§ **Your objective**: What is needed here is every entry, retyped exactly.
───── Listed entries
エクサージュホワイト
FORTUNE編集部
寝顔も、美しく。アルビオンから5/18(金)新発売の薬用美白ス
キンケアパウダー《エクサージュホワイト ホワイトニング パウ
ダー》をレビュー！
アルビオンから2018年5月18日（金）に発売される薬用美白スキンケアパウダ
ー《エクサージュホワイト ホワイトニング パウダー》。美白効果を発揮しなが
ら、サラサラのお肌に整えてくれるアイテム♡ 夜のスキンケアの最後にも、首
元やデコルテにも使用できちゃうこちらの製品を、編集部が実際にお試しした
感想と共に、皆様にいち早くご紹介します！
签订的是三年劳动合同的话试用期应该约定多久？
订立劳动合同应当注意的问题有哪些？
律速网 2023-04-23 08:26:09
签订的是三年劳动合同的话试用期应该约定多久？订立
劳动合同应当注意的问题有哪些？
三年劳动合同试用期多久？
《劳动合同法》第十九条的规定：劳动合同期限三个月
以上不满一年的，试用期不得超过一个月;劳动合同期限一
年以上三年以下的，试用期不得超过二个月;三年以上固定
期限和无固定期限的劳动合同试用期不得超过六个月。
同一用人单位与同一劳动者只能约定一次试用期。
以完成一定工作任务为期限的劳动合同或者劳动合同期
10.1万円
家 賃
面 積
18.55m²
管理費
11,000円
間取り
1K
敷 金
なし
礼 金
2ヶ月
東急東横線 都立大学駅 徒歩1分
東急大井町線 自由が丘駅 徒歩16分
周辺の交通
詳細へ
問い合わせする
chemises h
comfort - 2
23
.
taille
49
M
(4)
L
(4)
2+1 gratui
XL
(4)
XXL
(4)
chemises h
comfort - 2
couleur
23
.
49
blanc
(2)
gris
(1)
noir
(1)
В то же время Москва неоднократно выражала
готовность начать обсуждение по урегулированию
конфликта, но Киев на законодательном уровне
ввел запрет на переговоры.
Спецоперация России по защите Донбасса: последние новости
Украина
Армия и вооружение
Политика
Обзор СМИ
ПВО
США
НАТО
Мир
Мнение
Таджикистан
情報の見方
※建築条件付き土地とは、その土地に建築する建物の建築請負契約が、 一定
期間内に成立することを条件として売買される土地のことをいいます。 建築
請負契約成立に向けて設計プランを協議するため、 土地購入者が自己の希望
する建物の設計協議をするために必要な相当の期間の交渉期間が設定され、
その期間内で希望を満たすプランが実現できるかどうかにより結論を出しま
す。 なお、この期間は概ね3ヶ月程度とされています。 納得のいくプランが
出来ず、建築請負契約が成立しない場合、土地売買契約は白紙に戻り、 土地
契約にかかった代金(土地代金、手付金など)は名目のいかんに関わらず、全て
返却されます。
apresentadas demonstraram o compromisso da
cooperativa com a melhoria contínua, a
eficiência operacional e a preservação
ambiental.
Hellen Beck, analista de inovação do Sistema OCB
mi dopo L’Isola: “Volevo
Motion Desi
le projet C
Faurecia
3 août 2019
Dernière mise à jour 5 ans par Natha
──────────
§ **Output for this task**:
エクサージュホワイト
FORTUNE編集部
寝顔も、美しく。アルビオンから5/18(金)新発売の薬用美白ス
キンケアパウダー《エクサージュホワイト ホワイトニング パウ
ダー》をレビュー！
アルビオンから2018年5月18日（金）に発売される薬用美白スキンケアパウダ
ー《エクサージュホワイト ホワイトニング パウダー》。美白効果を発揮しなが
ら、サラサラのお肌に整えてくれるアイテム♡ 夜のスキンケアの最後にも、首
元やデコルテにも使用できちゃうこちらの製品を、編集部が実際にお試しした
感想と共に、皆様にいち早くご紹介します！
签订的是三年劳动合同的话试用期应该约定多久？
订立劳动合同应当注意的问题有哪些？
律速网 2023-04-23 08:26:09
签订的是三年劳动合同的话试用期应该约定多久？订立
劳动合同应当注意的问题有哪些？
三年劳动合同试用期多久？
《劳动合同法》第十九条的规定：劳动合同期限三个月
以上不满一年的，试用期不得超过一个月;劳动合同期限一
年以上三年以下的，试用期不得超过二个月;三年以上固定
期限和无固定期限的劳动合同试用期不得超过六个月。
同一用人单位与同一劳动者只能约定一次试用期。
以完成一定工作任务为期限的劳动合同或者劳动合同期
10.1万円
家 賃
面 積
18.55m²
管理費
11,000円
間取り
1K
敷 金
なし
礼 金
2ヶ月
東急東横線 都立大学駅 徒歩1分
東急大井町線 自由が丘駅 徒歩16分
周辺の交通
詳細へ
問い合わせする
chemises h
comfort - 2
23
.
taille
49
M
(4)
L
(4)
2+1 gratui
XL
(4)
XXL
(4)
chemises h
comfort - 2
couleur
23
.
49
blanc
(2)
gris
(1)
noir
(1)
В то же время Москва неоднократно выражала
готовность начать обсуждение по урегулированию
конфликта, но Киев на законодательном уровне
ввел запрет на переговоры.
Спецоперация России по защите Донбасса: последние новости
Украина
Армия и вооружение
Политика
Обзор СМИ
ПВО
США
НАТО
Мир
Мнение
Таджикистан
情報の見方
※建築条件付き土地とは、その土地に建築する建物の建築請負契約が、 一定
期間内に成立することを条件として売買される土地のことをいいます。 建築
請負契約成立に向けて設計プランを協議するため、 土地購入者が自己の希望
する建物の設計協議をするために必要な相当の期間の交渉期間が設定され、
その期間内で希望を満たすプランが実現できるかどうかにより結論を出しま
す。 なお、この期間は概ね3ヶ月程度とされています。 納得のいくプランが
出来ず、建築請負契約が成立しない場合、土地売買契約は白紙に戻り、 土地
契約にかかった代金(土地代金、手付金など)は名目のいかんに関わらず、全て
返却されます。
apresentadas demonstraram o compromisso da
cooperativa com a melhoria contínua, a
eficiência operacional e a preservação
ambiental.
Hellen Beck, analista de inovação do Sistema OCB
mi dopo L’Isola: “Volevo
Motion Desi
le projet C
Faurecia
3 août 2019
Dernière mise à jour 5 ans par Natha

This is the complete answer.